Zimbabwe faces one of its worst food security crises in a decade due to the combined effects of failed economic and agricultural policies, corruption, consecutive poor agricultural seasons, the aftermath of Cyclone Idai, and now, the COVID-19 pandemic.

In a statement, the U.S. Ambassador to Zimbabwe, Brian A. Nichols, said, “The United States remains committed to responding to the humanitarian situation, providing critical food assistance to Zimbabwe’s most vulnerable, while responding to the COVID-19 pandemic and maintaining essential services.

World Food Program Zimbabwe Country Director and Representative, Niels Balzer, adds that “WFP would like to thank the American people for their generosity and steadfast commitment to the people of Zimbabwe at this critical time. Our Lean Season Assistance programme addresses the urgent food needs of the most vulnerable Zimbabweans, who are facing a triple threat of climate induced drought, economic crisis, and the COVID-19 pandemic.”
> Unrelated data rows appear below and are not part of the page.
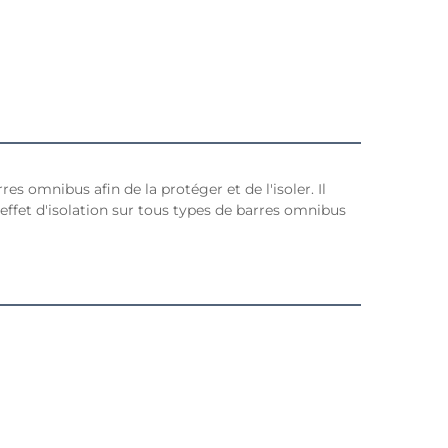
es omnibus afin de la protéger et de l'isoler. Il
effet d'isolation sur tous types de barres omnibus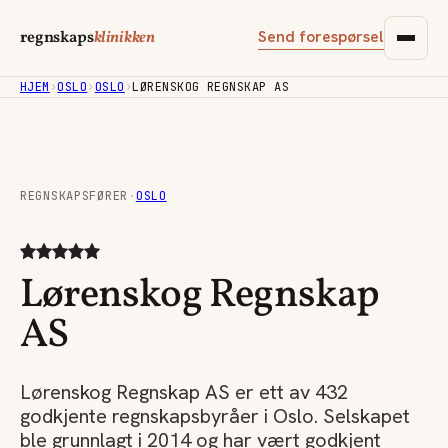
Send forespørsel
regnskaps
klinikken
HJEM
›
OSLO
›
OSLO
›
LØRENSKOG REGNSKAP AS
REGNSKAPSFØRER
·
OSLO
Lørenskog Regnskap
AS
Lørenskog Regnskap AS er ett av 432
godkjente regnskapsbyråer i Oslo. Selskapet
ble grunnlagt i 2014 og har vært godkjent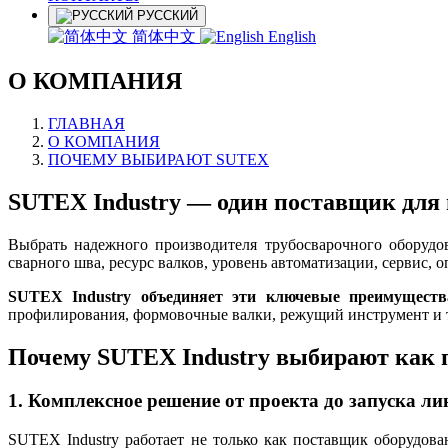
РУССКИЙ
简体中文
English
О КОМПАНИЯ
ГЛАВНАЯ
О КОМПАНИЯ
ПОЧЕМУ ВЫБИРАЮТ SUTEX
SUTEX Industry — один поставщик для 
Выбрать надежного производителя трубосварочного оборудов
сварного шва, ресурс валков, уровень автоматизации, сервис, 
SUTEX Industry объединяет эти ключевые преимущества
профилирования, формовочные валки, режущий инструмент и т
Почему SUTEX Industry выбирают как 
1. Комплексное решение от проекта до запуска ли
SUTEX Industry работает не только как поставщик оборудов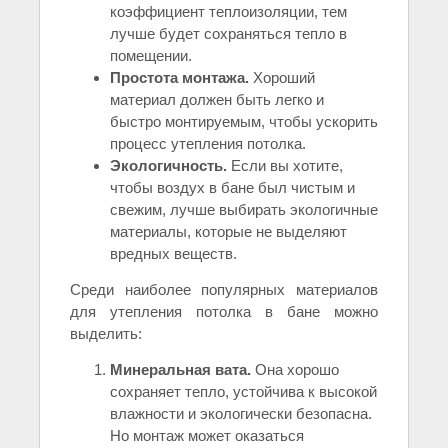
коэффициент теплоизоляции, тем
лучше будет сохраняться тепло в
помещении.
Простота монтажа.
Хороший
материал должен быть легко и
быстро монтируемым, чтобы ускорить
процесс утепления потолка.
Экологичность.
Если вы хотите,
чтобы воздух в бане был чистым и
свежим, лучше выбирать экологичные
материалы, которые не выделяют
вредных веществ.
Среди наиболее популярных материалов
для утепления потолка в бане можно
выделить:
Минеральная вата.
Она хорошо
сохраняет тепло, устойчива к высокой
влажности и экологически безопасна.
Но монтаж может оказаться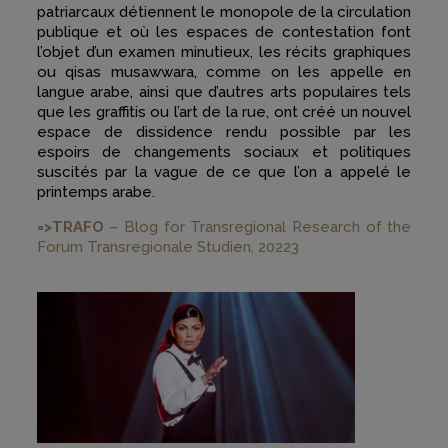
patriarcaux détiennent le monopole de la circulation
publique et où les espaces de contestation font
l’objet d’un examen minutieux, les récits graphiques
ou qisas musawwara, comme on les appelle en
langue arabe, ainsi que d’autres arts populaires tels
que les graffitis ou l’art de la rue, ont créé un nouvel
espace de dissidence rendu possible par les
espoirs de changements sociaux et politiques
suscités par la vague de ce que l’on a appelé le
printemps arabe.
=>TRAFO
– Blog for Transregional Research of the
Forum Transregionale Studien, 20223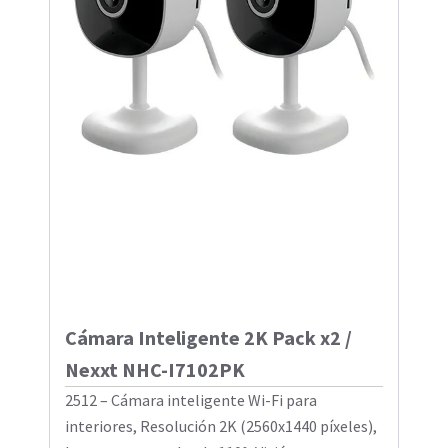
Cámara Inteligente 2K Pack x2 /
Nexxt NHC-I7102PK
2512 – Cámara inteligente Wi-Fi para
interiores, Resolución 2K (2560x1440 píxeles),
In June, USAID announced an additional $10 million to ensure that nearly 100,000 people in eight urban areas have access to adequate food supplies between July and December 2020.

The United States remains the largest bilateral donor of emergency humanitarian assistance in Zimbabwe. During the 2019/20 lean season, USAID provided more than $86.9 million to reach more than 1.8 million food insecure Zimbabweans in 22 rural districts throughout the country.

Since Zimbabwe’s independence in 1980, the United States has invested nearly $3.2 billion in Zimbabwe through projects, including initiatives to increase food security, support economic resilience, improve health outcomes, and promote democratic governance.